Agostinho não impressionava pela aparência; muito ao contrário, era de aspecto insignificante. No entanto, as coisas que esse homem pouco impressionante afirmava marcaram definitivamente a igreja.

Na cristologia de Paulo, Agostinho havia afinal descoberto a resposta à sua procura pela verdade. Confissões não encontram paralelo na importância que assume para ávidos leitores contemporâneos. Seus 13 capítulos foram escritos em 377, em torno de dez anos depois da conversão de Agostinho.

Os primeiros nove capítulos contam a história de sua vida exterior, da luta contra a natureza animal. No décimo capítulo, Agostinho se volta para a vida interior. “Cheguei”, escreveu ele, “aos lugares espaçosos de minha memória, onde estão os tesouros de imagens inumeráveis, além do que pensamos”.

O pensador descreveu a árdua luta que seu espírito travou contra a “inércia do seu coração”. Agostinho determinou-se a tarefa de reexaminar todas as coisas que sua inteligência tinha sido incapaz de aceitar como válidas. “Cidade de Deus” começa com uma discussão da luta pela cidade eterna.

Mas ao tratar disso, esse acontecimento histórico assumiu uma importância mais do que histórica. Na cidade ideal de Deus, coisas que estão ligadas no tempo, no espaço, na matéria, são feitas para tomar seu lugar nos eternos planos divinos. Essa obra serviu para nortear toda a política posterior da igreja.

Fosse o problema do tempo ou da origem da linguagem, o pensamento de Agostinho ultrapassava os limites de seu tempo. Concebeu o fenômeno do tempo como uma forma especial de consciência. O fenômeno do tempo – como estudado por ele – pode ser considerado precursor do moderno relativismo.

Daí que hoje, sistematicamente, corre-se o risco de ser guiado, menos por argumentos ponderados, mais pelo que ressoa no estado de ânimo do momento. O foco imediato é assim martelado na consciência pública por defensores desta prática, cujo status é gerado pela capacidade de dramatizar temas.

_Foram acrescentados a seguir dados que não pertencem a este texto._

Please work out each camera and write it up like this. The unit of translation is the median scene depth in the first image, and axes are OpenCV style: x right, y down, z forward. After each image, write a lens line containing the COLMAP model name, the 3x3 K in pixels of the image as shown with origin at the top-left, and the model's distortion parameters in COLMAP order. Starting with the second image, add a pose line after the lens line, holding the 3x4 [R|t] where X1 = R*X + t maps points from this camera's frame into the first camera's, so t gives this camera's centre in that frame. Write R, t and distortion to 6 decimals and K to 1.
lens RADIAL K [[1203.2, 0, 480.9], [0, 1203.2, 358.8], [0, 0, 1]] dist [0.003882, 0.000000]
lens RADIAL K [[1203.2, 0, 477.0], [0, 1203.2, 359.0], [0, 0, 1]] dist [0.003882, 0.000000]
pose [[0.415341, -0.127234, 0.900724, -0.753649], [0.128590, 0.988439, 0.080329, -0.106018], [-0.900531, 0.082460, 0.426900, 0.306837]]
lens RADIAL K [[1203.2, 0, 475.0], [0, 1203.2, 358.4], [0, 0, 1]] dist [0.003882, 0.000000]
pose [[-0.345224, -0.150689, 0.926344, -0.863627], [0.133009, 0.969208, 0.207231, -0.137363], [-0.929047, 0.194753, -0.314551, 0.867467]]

O relativismo que seduz tantos contemporâneos desconhece que o conhecimento de si só tem valor se não for baseado apenas em opinião exposta em ambiente de liberdade, mas sobre um conhecimento da pessoa que ultrapassa sua individualidade e leva a meditar sobre a alma e sobre o bem.

Agostinho, que encontrara o seu caminho para a fé cristã ao fim de uma longa jornada espiritual, havia sempre insistido na importância do problema da liberdade de escolha: sensível às mais delicadas mudanças psicológicas, Agostinho estava bem certo do seu valor como de suas limitações.

O ser humano é duplo – por um lado, ser biológico impelido por desejos, paixões e necessidades; por outro, ser social que só pode esperar alcançar uma satisfação pessoal se moderar suas pulsões e respeitar os valores que nele ressoam, dos quais sente não ser o autor, mas que constituem sua individualidade.

Nenhum outro pensador, exceto Platão, exerceu tamanha influência sobre o pensamento ocidental. Sua sabedoria não era apenas produto de deduções abstratas, consistia em verdades descobertas pela experiência, em leis que governavam a alma e o pensamento e que ele havia decifrado na própria vida.